_Source information_.
╔══

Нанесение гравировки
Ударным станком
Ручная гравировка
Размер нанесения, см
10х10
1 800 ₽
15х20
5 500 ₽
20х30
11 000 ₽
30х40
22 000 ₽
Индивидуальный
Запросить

╚══

_What you should do_. For this exercise, transcribe the whole listing verbatim.

_Result for this task_.
Нанесение гравировки
Ударным станком
Ручная гравировка
Размер нанесения, см
10х10
1 800 ₽
15х20
5 500 ₽
20х30
11 000 ₽
30х40
22 000 ₽
Индивидуальный
Запросить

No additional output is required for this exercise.